Instruções da tarefa: Traduza para o inglês esta frase do texto sobre a agricultura em Portel: "O curso foi ministrado por Dona Júlia, a melhor produtora de farinha da região, reconhecida em certificados de feiras e premiações."

Texto extraído:
☆ ☆ ☆ ☆
Os sessenta reais mais valiosos do mundo

Ao pesquisar o assunto da agricultura no município de Portel, encontrei esta carta, escrita por Carlos Augusto Ramos, que tem muito a ver com a realidade dos agricultores portelenses. Esta é uma bela história, gente, mas o que vem por aí não é nada bonito, postagens que revelam o lado sombrio da prática fraudulenta.

Belém, 25 de junho de 2012.
Caríssimos Manoel e Vivian,
          Em junho de 2004, conheci o rio Acuti-pereira. Estava recente de sua tragédia comunitária, o ataque da hidrofobia que vitimou dezessete pessoas na região. Na missão de elaborar um diagnóstico socioeconômico das famílias locais para iniciar o processo fundiário e debater sobre os recursos naturais locais, conheci Dona Dinalva, que vivia no médio rio. Não me lembro de Dona Dinalva não estar com um filho no colo. Parecia muito sofrida, certamente é esteio de sua casa que não conheci ainda. Alta, forte, negra, pareceria que nem a pior das tempestades marajoaras era capaz de amedrontá-la. Talvez nela eu reconhecesse a força típica da trabalhadora rural de Portel, na luta por se manter, por manter a prole, manter a casa.
         Sempre a vi participante das reuniões. Calada, tímida, estava ali nas oficinas de plano de uso ministradas pela FASE, nas reuniões sobre o pedido de Reserva Extrativista do Acuti-pereira, na apresentação do estudo socioeconômico, aquele onde peguei o murro na nuca do Sarney (história que prometo contar outro dia via carta). Toda vez a enxergava em algum evento. Lá estava Dona Dinalva no encontro de Mulheres do Marajó, ocorrida em Portel em 2007. Mas foi em um evento de capacitação de melhoramento da produção de farinha que a conheci de fato.
          O curso foi ministrado por Dona Júlia, a melhor produtora de farinha da região, reconhecida em certificados de feiras e premiações. A idéia era passar informações de como melhorar a qualidade da farinha produzida, e obviamente atuar na auto-estima das pessoas. A maioria eram mulheres. Aliás, em Portel, sempre são as mulheres as mais presentes nos encontros rurais. Eu investiria nelas. Ah, um detalhe importante: vocês dois conduziram a moderação da capacitação muito bem.
☆ ☆ ☆ ☆
Dados armazenados:
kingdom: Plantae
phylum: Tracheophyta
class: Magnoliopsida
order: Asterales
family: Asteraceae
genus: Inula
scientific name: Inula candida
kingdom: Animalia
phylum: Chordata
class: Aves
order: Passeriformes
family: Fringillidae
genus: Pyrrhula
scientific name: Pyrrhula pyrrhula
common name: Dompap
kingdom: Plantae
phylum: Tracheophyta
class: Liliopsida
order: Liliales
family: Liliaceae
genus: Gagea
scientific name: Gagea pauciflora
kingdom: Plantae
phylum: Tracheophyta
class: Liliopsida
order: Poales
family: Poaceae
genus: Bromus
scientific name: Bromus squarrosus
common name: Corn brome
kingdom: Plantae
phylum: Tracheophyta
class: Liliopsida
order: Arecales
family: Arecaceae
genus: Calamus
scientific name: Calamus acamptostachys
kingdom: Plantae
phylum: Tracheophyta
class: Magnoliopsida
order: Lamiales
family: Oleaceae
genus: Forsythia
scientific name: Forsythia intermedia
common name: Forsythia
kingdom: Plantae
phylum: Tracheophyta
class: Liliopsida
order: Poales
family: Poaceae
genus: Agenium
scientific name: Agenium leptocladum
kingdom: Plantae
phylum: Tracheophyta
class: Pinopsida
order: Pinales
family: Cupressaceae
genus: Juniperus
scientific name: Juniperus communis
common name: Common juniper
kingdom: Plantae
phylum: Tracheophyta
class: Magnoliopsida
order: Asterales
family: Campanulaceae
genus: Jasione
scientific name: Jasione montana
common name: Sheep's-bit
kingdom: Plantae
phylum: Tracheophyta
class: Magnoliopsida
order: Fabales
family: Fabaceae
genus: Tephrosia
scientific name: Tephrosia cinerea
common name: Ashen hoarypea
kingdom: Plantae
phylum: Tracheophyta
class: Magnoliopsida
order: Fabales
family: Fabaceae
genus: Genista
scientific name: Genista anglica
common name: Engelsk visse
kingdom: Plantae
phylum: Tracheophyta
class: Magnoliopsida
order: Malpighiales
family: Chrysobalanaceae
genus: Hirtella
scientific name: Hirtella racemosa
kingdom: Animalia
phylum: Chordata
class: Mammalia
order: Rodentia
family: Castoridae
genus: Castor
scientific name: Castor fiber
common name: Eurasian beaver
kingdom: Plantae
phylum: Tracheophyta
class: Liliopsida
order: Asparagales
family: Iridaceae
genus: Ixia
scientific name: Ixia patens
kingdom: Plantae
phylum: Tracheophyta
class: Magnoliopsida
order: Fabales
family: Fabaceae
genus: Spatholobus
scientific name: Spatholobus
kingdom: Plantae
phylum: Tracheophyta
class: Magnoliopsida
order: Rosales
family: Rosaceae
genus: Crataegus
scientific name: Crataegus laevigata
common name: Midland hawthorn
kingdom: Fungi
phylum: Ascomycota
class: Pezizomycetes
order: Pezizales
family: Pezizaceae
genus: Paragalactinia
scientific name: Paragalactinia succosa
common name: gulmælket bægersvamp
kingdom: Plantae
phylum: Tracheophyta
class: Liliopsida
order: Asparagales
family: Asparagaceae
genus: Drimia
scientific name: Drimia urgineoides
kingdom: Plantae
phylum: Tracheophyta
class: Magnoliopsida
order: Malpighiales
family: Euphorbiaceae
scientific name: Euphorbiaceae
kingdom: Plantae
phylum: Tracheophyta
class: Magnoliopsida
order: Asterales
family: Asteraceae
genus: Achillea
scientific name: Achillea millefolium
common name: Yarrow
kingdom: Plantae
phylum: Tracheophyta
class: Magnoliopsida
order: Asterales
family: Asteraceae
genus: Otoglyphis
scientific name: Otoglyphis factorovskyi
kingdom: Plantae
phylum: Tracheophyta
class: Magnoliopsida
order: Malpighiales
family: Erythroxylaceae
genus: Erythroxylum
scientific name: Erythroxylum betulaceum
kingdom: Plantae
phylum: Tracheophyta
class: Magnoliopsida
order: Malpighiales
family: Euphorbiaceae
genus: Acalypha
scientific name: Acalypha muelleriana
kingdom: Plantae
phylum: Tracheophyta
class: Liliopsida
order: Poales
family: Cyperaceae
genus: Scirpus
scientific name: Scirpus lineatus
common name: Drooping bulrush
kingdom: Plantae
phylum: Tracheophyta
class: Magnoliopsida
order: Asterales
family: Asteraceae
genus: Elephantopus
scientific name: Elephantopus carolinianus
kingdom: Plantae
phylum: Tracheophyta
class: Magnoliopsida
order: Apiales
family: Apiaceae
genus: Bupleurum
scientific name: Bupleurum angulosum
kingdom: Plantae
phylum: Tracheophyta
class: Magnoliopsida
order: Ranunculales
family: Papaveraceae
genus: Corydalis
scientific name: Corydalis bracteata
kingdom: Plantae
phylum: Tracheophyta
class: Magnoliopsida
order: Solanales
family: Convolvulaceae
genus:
☆ ☆ ☆ ☆
Resultado do exercício: The course was taught by Dona Júlia, the best flour producer in the region, recognized in certificates from fairs and in awards.